Bet you didn’t know the “Big Five” refers to the five species of game hunters favor shooting; rhinoceros, leopard, Cape buffalo, lion, and elephant remain prey to human hunters in Tanzania and South Africa. Luckily, Kenya banned hunting in the 70s.
Didn’t see rhino (since they’re now protected by armed guards within confines of private game parks, mainly in Laikipia). Shaba National Reserve is remote and in the past been was visited by more poachers than tourists. The reserve now teems with KWS-trained armed rangers.
However, most species of game in this park, spooked by presence of vehicles, remain wary and elusive. All five lion prides supposedly padding around Shaba National Reserve seemed to elude us the two days we were there. We did see some lion spoor, however. Under the super full moon we glimpsed small herds of shy elephant and never shy Cape buffalo.

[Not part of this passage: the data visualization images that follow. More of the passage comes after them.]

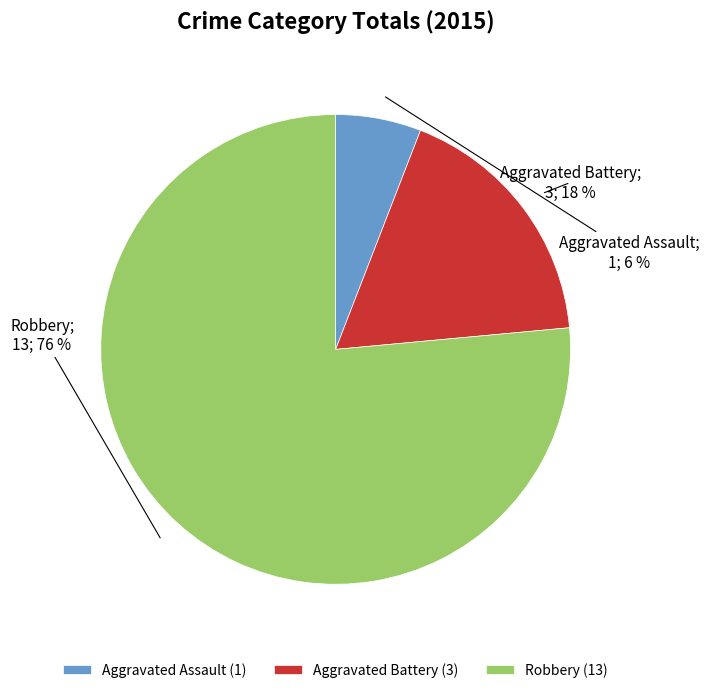

To the nearest percent, what is the combined percentage of Robbery (13) and Aggravated Battery (3)?

94%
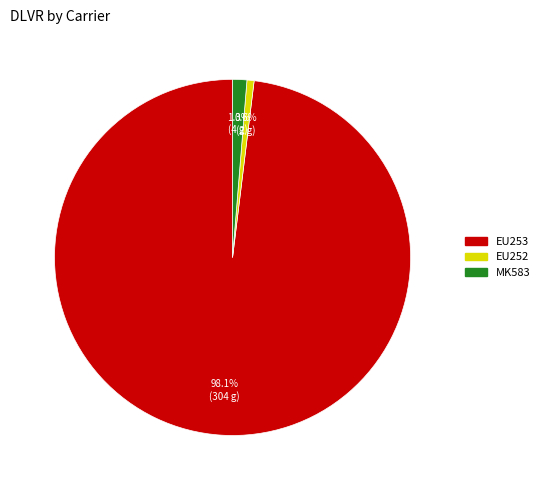

To the nearest percent, what is the average slice percentage?

33%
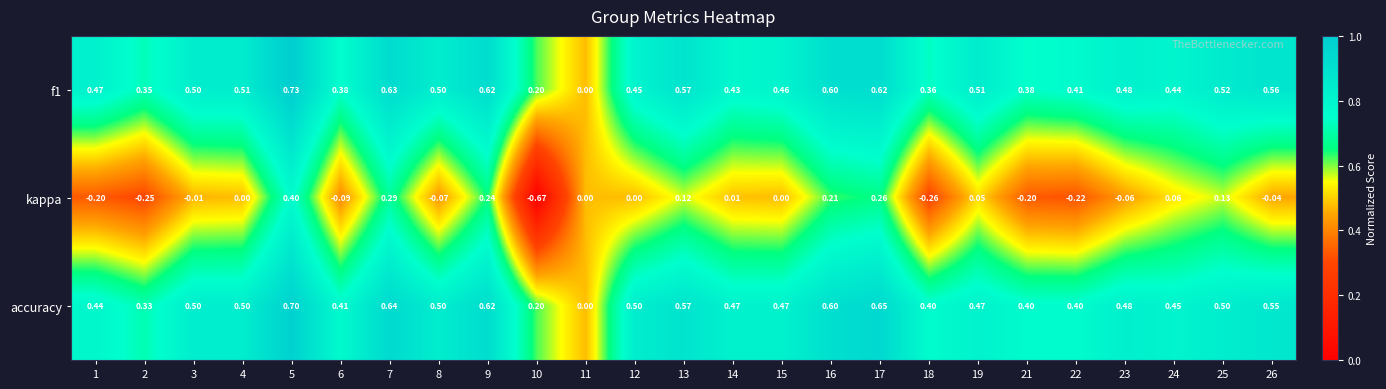

Rank the series by their maximum value, from highest to lowest.

f1, accuracy, kappa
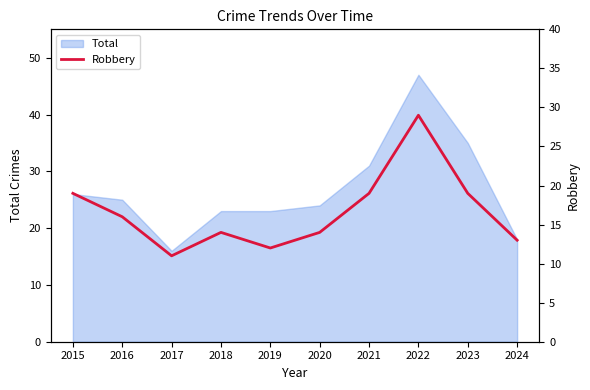

Between 2021 and 2020, which is larger?

2021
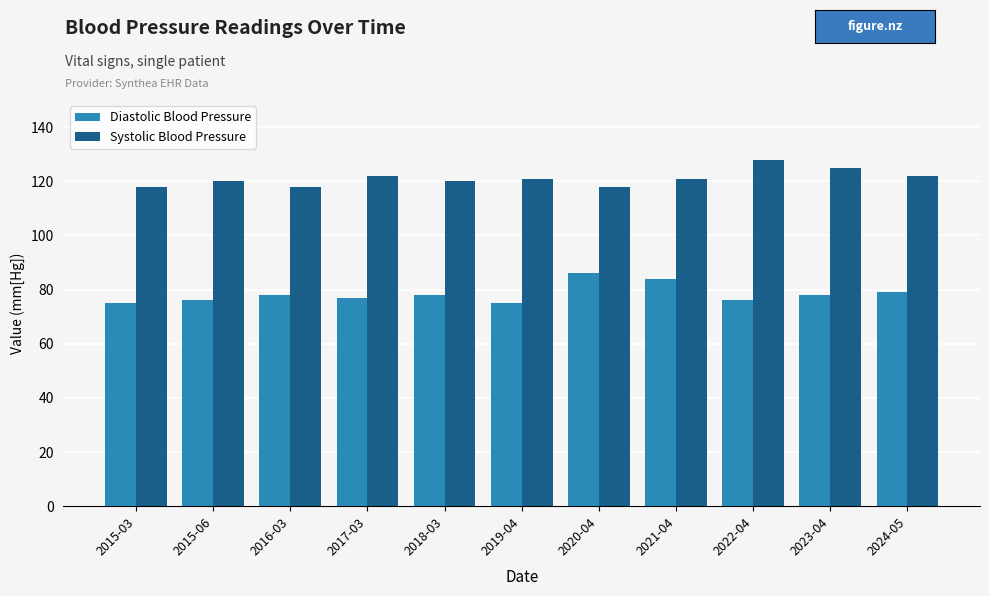

What is the spread (max minus min) of values at 2018-03?

42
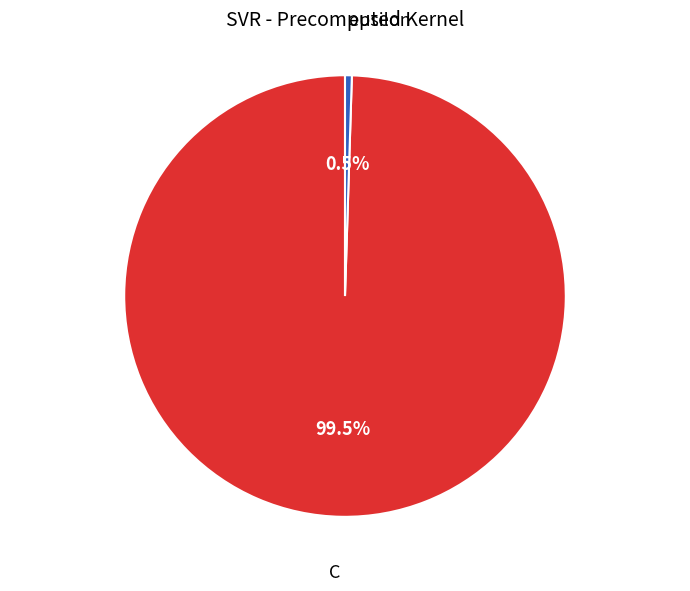

Is there a majority slice in this chart?

Yes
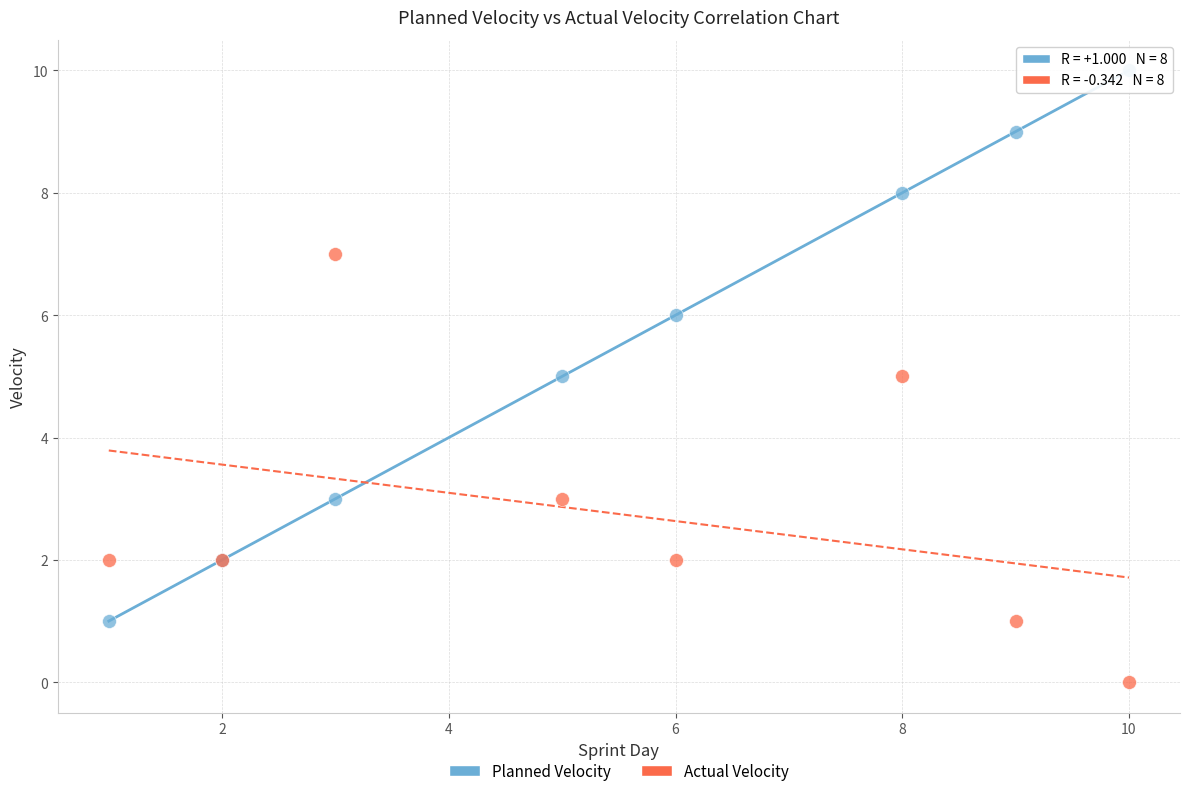

Which series contains the lowest Y value?

Actual Velocity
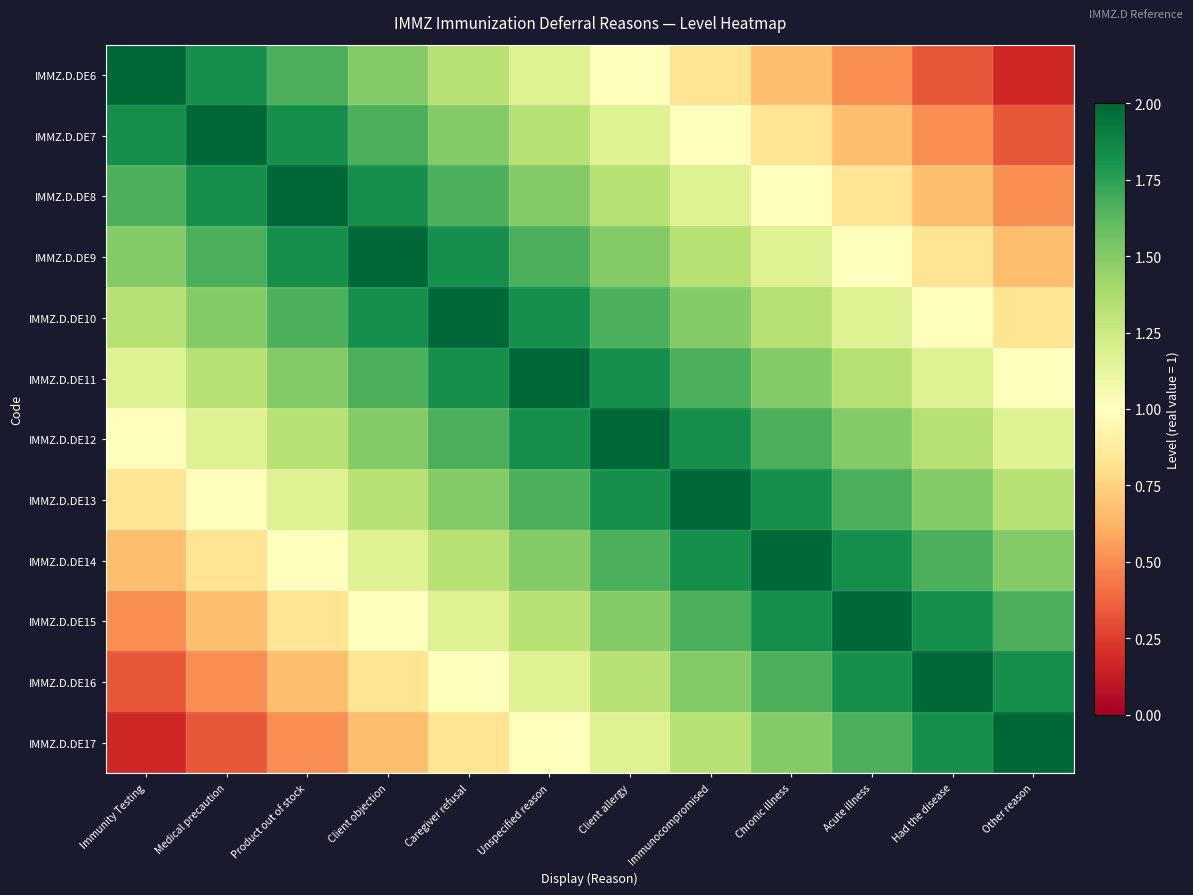

Which has a higher value, Acute illness or Immunity Testing?

Immunity Testing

The dry environment suits gerenuk, which we saw plenty of. The Swahili term for gerenuk is “swala twiga” which means “gazelle giraffe” describing their unusually long necks. They’ve evolved to find their own niche for food by standing on hind legs and stretching their necks to eat leaves on acacia trees. No competition for food.
We stayed at Joy’s Camp, named after wildlife behavioralist, Joy Adamson. The 1966 film, Born Free, depicted her efforts raising a lion cub she named Elsa. The camp is classic old-style safari, but with cavernous canvas tents and floaty silk curtains inside.
Somewhat creepily, Joy Adamson’s life came to a violent end in 1980 not far from where our tents sat on a bluff over-looking a spring fed water-hole. (Hint: don’t piss off the mpishi). Her ex-husband, George Adamson, was murdered 9 years later in another national park. Legend has it that he was killed by poachers as he tried rescuing a tourist. No sign of Joy’s ghost, mercifully, only lovely photos of her on safari and meeting the Queen of England.